Antisemitisch oder nicht?
Von Jamal Iqrith
Nach dem Angriff auf den jüdischen deutsch-israelischen Studenten Lahav S. im Februar 2024 in Berlin hat der angeklagte Exkommilitone gestanden und um Vergebung gebeten. Beim Prozessauftakt vor dem Amtsgericht Tiergarten am Dienstag bezeichnete der 24jährige Berliner mit palästinensischen Wurzeln die Tat als »Kurzschlussreaktion«, die er zutiefst bereue.
S., ein inzwischen 32jähriger Student der Freien Universität Berlin (FU), war nach einem Barbesuch am 2. Februar 2024 in Berlin-Mitte angegriffen worden. Dem Opfer zufolge wurde ihm mit der Faust ins Gesicht geschlagen und später ins Gesicht getreten. Er trug mehrere Frakturen davon.
Die Staatsanwaltschaft wirft dem Angeklagten gefährliche Körperverletzung vor und stuft die Tat als antisemitisch ein. Der politische »Aktivismus« des Geschädigten sei ausschlaggebend für die Tat gewesen, sagte eine Gerichtssprecherin am Dienstag. Lahav S. wurden in der Vergangenheit bewusste Eskalation und Provokation bei propalästinensischen Veranstaltungen vorgeworfen. Bei einer palästinasolidarischen Hörsaalbesetzung an der FU Berlin im Dezember 2023 war es zu Auseinandersetzungen zwischen ihm und an der Besetzung beteiligten Studenten gekommen.
Der Vorfall im Februar 2024 war umgehend instrumentalisiert worden. Medienberichte sprachen von einem »antisemitischen Angriff«. Berlins regierender Bürgermeister Kai Wegner (CDU) erklärte: »Jüdische Menschen müssen sich in Berlin überall sicher fühlen – auch an unseren Universitäten!« S. verklagte die FU Berlin, weil sie die »antisemitische Stimmung«, die zu dem Angriff geführt habe, zu lange toleriert habe. Der Verhandlung am Dienstag wohnte auch der Antisemitismusbeauftragte der Bundesregierung, Felix Klein, bei. Am Montag hatte Klein erklärt, »wie gefährlich Antisemitismus ist und wie wichtig seine konsequente Verfolgung und Ahndung durch die Justiz ist«.

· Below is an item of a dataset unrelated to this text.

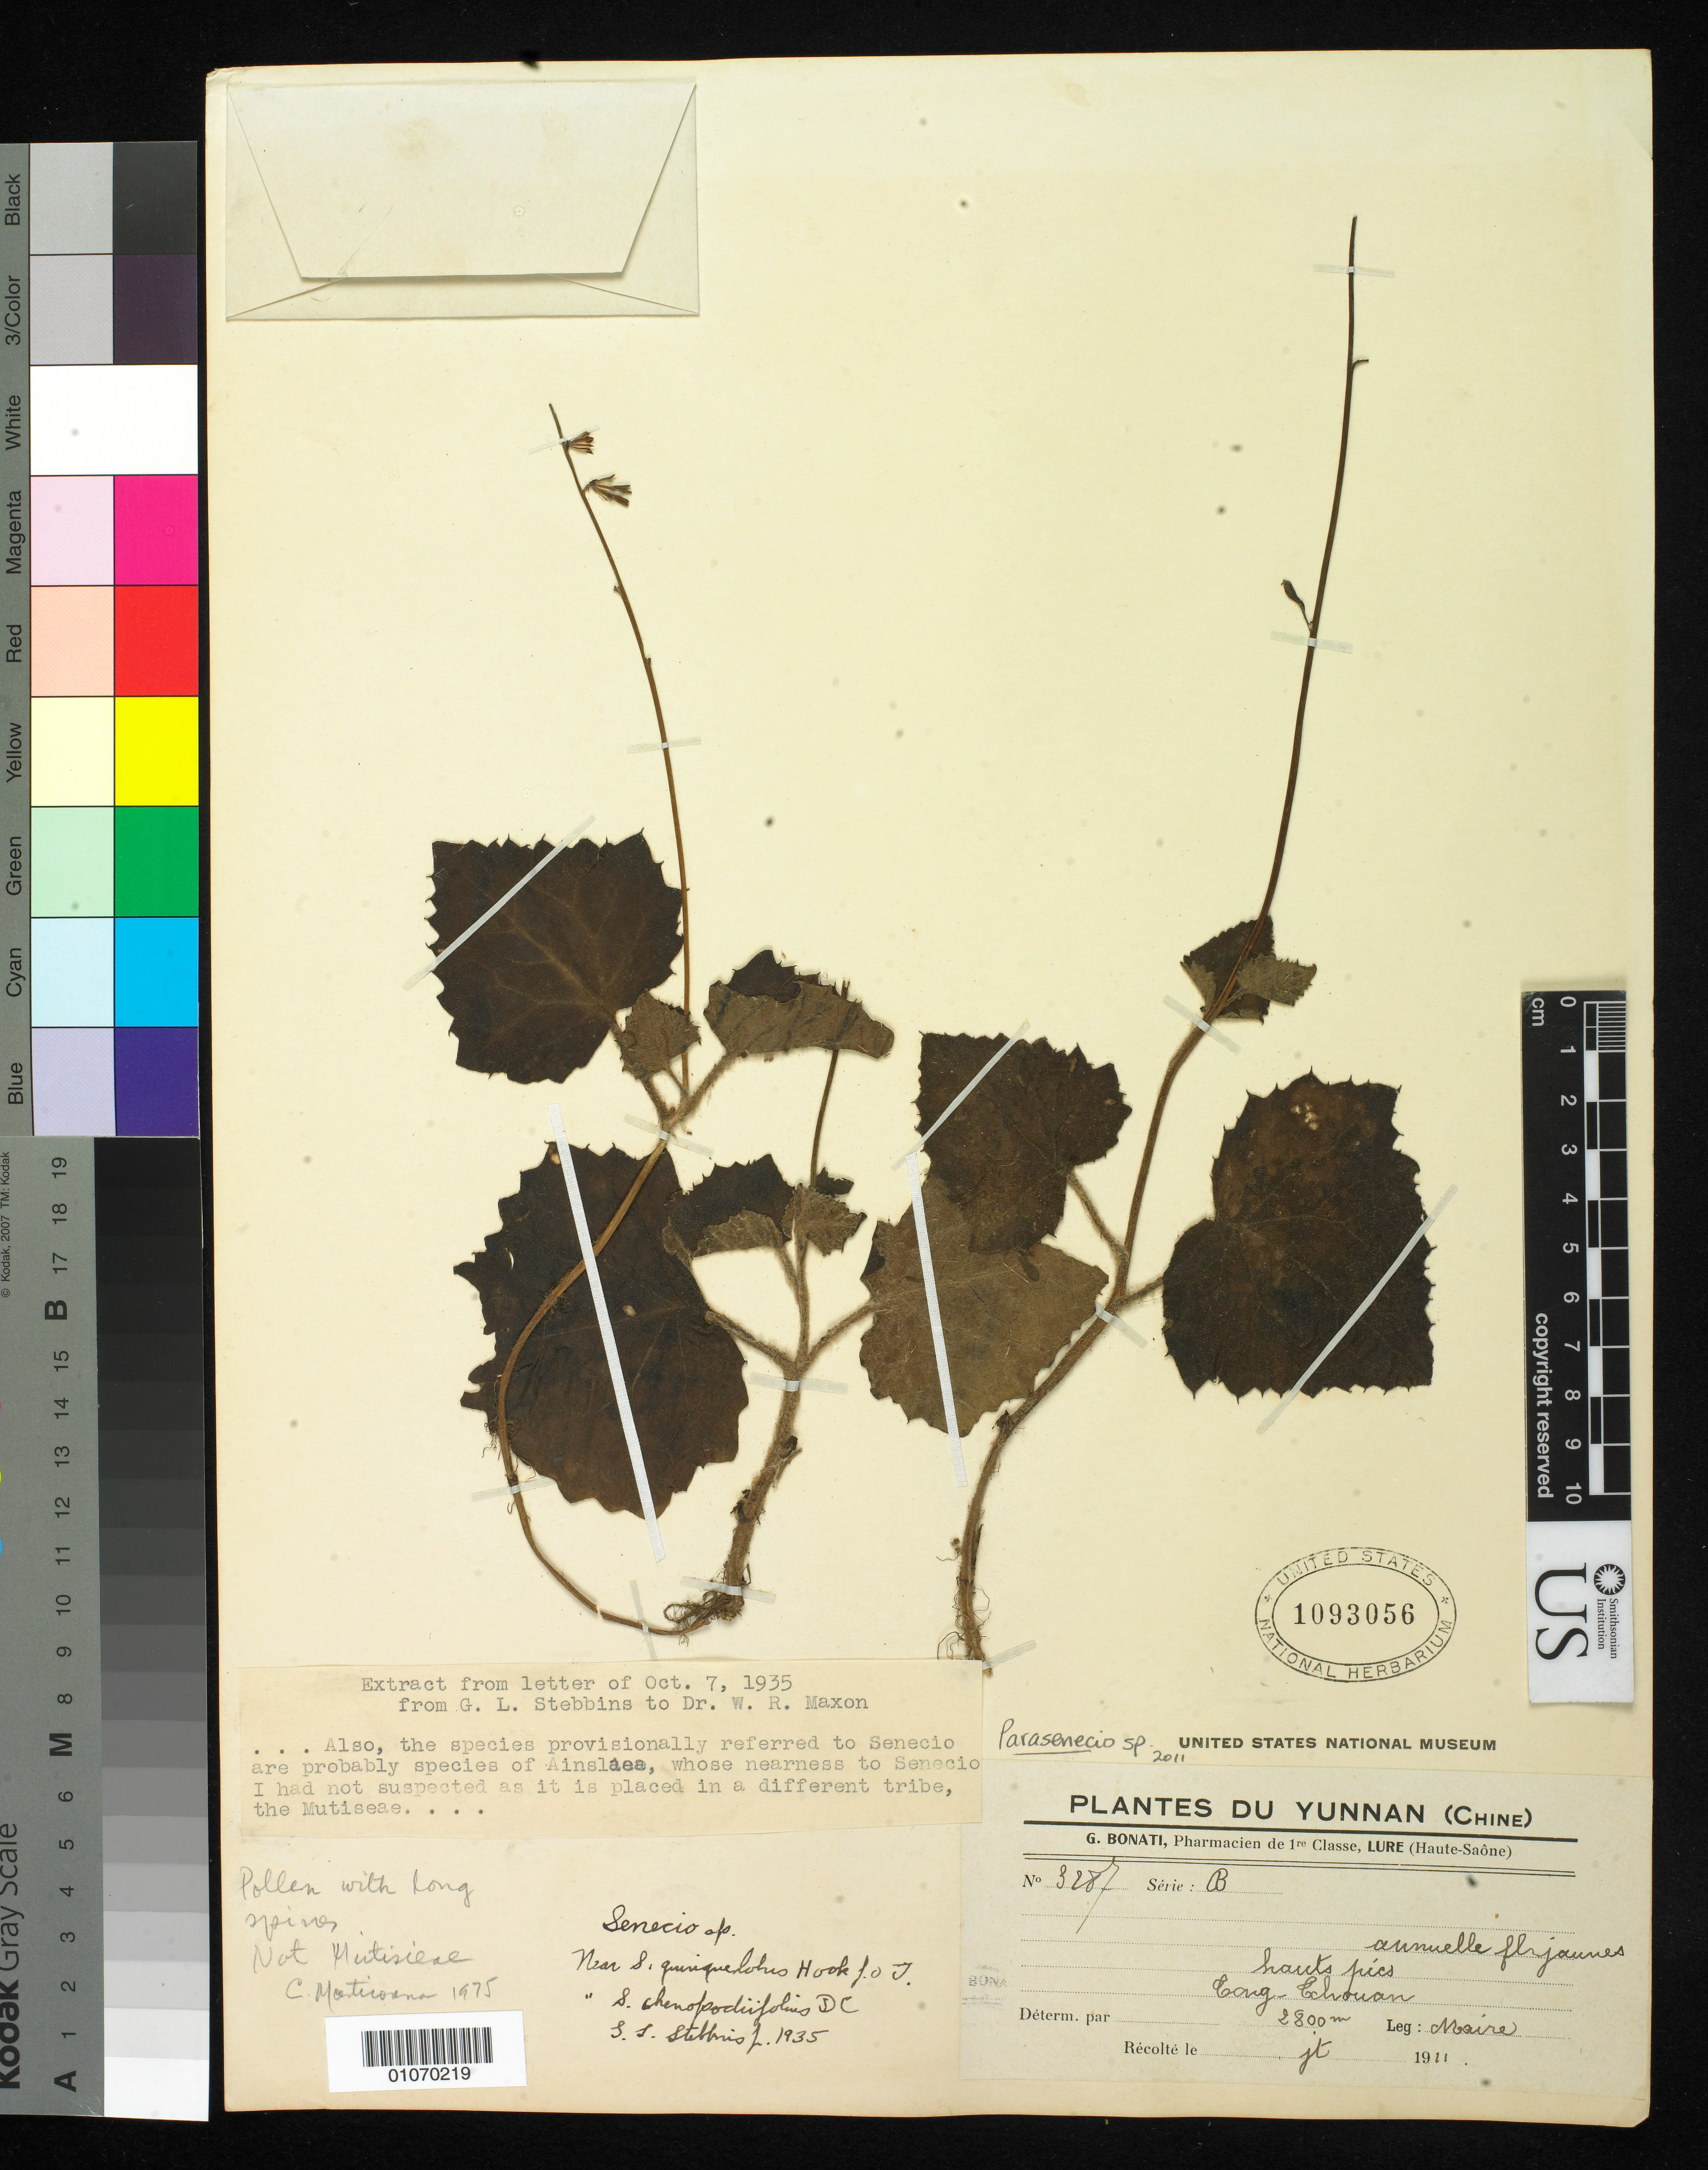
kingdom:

Der Angeklagte stritt ein antisemitisches Motiv ab. »Es ging in keiner Weise um Politik«, sondern er habe S. »konfrontieren wollen«, beteuerte er vor Gericht. Das Tatmotiv ist vor allem für das Strafmaß relevant. Der Vorsitzende Richter erklärte, eine Bewährungsstrafe sei vorstellbar, die allerdings bei Vorliegen eines antisemitischen Motivs ausgeschlossen sei. Zur Feststellung des Motivs ist vor allem der genaue Tathergang von Bedeutung, zu dem am Dienstag widersprüchliche Angaben gemacht wurden.
Eine Zeugin, die Lahav S. an dem Abend in die Bar begleitet hatte, soll unmittelbar nach der Tat gegenüber der Polizei erklärt haben, es habe zwischen dem Angeklagten und dem Opfer einen Streit gegeben. In einer Mitteilung der Polizei unmittelbar nach der Tat war die Rede von einem »Streit unter Studenten«. Vor Gericht konnte sie sich daran nicht mehr erinnern. Auch weitere Zeugen erklärten, die beiden Personen hätten gestritten, eine Zeugin sprach von einer »Rangelei«. Dass es sich womöglich nicht um einen antisemitischen, sondern einen politischen Angriff gehandelt haben könnte, bestätigte die Begleiterin von S. Vor Gericht wiederholte sie ihre Aussage, der Student führe an der Universität eine »proisraelische Gruppe« und sei dort »sehr aktiv«.
Bei der Auseinandersetzung vor der Tat soll es unter anderem um zwei Plakate gegangen sein, die S. bei der FU-Besetzung abgerissen hatte. Darauf war laut Aussagen von S. »Propagandamaterial über Landraub« durch den israelischen Staat zu sehen – laut ihm ein klarer Fall von »israelbezogenem Antisemitismus« und eine »Dämonisierung«. Während der Verhandlung wurden Beiträge in universitären Gruppenchats gezeigt. In einem davon rechtfertigt Lahav S. das Vorgehen der israelischen Armee im Gazastreifen und nimmt Bezug auf »Pallywood« – ein zynischer Begriff, mit dem palästinensische Opfer israelischer Angriffe als Schauspieler dargestellt werden.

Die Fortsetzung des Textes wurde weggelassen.